A year and a half after the overthrow of Hosni Mubarak, himself near death if not functionally so already, Egypt finally has a new head of state.

Mohamed Morsi is the new president of Egypt, according to results announced Sunday. Election commission head Farouq Sultan said Morsi won 13.2 million votes out of just over 26 million, giving him about 51.7 per cent of the vote, Al Jazeera reported. His competitor, Ahmed Shafiq, the final prime minister under Hosni Mubarak, received 12.3 million. More than 800,000 ballots were invalidated.

Sultan kept the world waiting for the results, delivering a long speech first defending the commission's independence and integrity amid what he called meddling by unnamed political factions.

Thousands of Muslim Brotherhood supporters burst into cheers on Cairo's Tahrir Square, waving national flags and chanting Allahu Akbar! or God is Great, greeting a dramatic victory. 

This is a testament to the resolve of the Egyptian people to make their voice heard, a Morsi spokesman said.

Shafiq, a former air force commander and Mubarak's last prime minister, offered no immediate reaction. 

The Muslim Brotherhood's Freedom and Justice Party, on Facebook, called the election result a tribute to the martyrs of our revolution. It vowed, We will keep walking on the path.

On Twitter, the Muslim Brotherhood said the battle for democracy and justice hasn't ended, and we will remain in Tahrir.

But hours after his victory was announced, Morsi resigned from the Brotherhood and the Freedom and Justice Party, in an apparent effort to send the message that he will represent all Egyptians, CNN reported.

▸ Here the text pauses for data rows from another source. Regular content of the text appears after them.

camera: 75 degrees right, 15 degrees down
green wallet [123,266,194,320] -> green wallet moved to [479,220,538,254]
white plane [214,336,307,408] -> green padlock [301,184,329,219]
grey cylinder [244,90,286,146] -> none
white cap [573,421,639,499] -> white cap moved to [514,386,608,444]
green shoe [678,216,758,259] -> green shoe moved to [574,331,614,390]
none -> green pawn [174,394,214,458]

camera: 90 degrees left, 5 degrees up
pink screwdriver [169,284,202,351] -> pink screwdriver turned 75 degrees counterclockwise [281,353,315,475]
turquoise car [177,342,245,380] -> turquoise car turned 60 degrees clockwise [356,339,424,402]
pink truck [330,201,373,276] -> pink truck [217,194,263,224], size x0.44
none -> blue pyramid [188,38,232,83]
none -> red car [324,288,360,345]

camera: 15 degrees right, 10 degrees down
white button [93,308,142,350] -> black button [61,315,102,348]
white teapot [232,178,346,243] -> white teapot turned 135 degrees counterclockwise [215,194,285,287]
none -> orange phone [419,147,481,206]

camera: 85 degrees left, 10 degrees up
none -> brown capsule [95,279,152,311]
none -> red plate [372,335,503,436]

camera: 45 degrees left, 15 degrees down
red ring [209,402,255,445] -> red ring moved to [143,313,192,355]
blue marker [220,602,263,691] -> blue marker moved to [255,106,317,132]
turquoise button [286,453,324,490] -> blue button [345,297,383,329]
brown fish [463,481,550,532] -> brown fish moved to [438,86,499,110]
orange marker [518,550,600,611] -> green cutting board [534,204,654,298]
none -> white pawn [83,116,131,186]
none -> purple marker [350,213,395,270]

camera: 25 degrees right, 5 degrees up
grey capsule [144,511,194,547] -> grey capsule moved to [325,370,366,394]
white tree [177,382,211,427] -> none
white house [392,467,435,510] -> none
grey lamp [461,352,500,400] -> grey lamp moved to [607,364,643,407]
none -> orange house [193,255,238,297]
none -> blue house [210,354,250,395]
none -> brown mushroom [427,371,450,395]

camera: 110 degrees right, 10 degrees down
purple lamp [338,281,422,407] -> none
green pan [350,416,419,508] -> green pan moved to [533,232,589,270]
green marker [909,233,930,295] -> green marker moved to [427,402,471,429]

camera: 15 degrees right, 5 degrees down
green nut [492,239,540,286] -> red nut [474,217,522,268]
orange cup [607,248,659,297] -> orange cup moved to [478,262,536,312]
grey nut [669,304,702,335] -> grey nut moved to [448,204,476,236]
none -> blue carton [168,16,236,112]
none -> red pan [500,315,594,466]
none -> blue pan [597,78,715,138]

Despite doubts about how much real power the military would let the presidnet exercise, the vote was a moment in history, Abdul Mawgoud Dardery, a fellow member of the Muslim Brotherhood's Freedom and Justice Party, told CNN.

We've been waiting for it for 7,000 years, he said. For the first time in history we have our own president, elected by us. The power of the people is now in the hands of the president -- and the president has to go and move forward.

Thousands of Muslim Brotherhood supporters gathered in Tahrir Square in Cairo over the past week to show solidarity with Morsi. They had been joined by conservative Salafist Islamist groups and revolutionary youth movements.

Police and armored vehicles were deployed in fears that an outbreak of violence might spread from the square out of displeasure with the announced results, whichever way they went.

The presidential election runoff, which occurred on June 16-17, was a close contest between Morsi, a U.S.-trained engineer and former political prisoner under the Mubarak regime, and Ahmed Shafiq, the former air marshal who was Mubarak's last prime minister as his rule collapsed. He served from late January 2011 until March 2011, backed by the armed forces.

Immediately after the Muslim Brotherhood declared Morsi's victory on June 18, the Supreme Council of the Armed Forces, which has held interim ruling authority over the country since February 2011, delayed the official announcement of the results.

Wild rumors followed, along with suspicions that backroom deals were taking place on concessions and compromises to be made for determining the next leader. The military is supposed to officially relinquish power by June 30. However, it has already made unilateral changes in the constitution to cripple the office of president.

The Egyptian president is no longer the official commander of the armed forces and the military has control over its internal operations and budget. The lower house of the Egyptian Parliament, in which the Brotherhood previously held a majority, was dissolved by the SCAF on June 15. The recent political changes are seen as leaving any president of the country a symbolic figurehead rather than a real holder of power.

Regardless, the highly symbolic Morsi victory is recognition for the greater political influence the Brotherhood now wields over the country. 

An anonymous Egyptian security official told the AP that the minister of the interior, Gen. Mohammed Ibrahim, had told the police on Saturday to confront with firmness, force and decisiveness any attempt to violate peace in Cairo.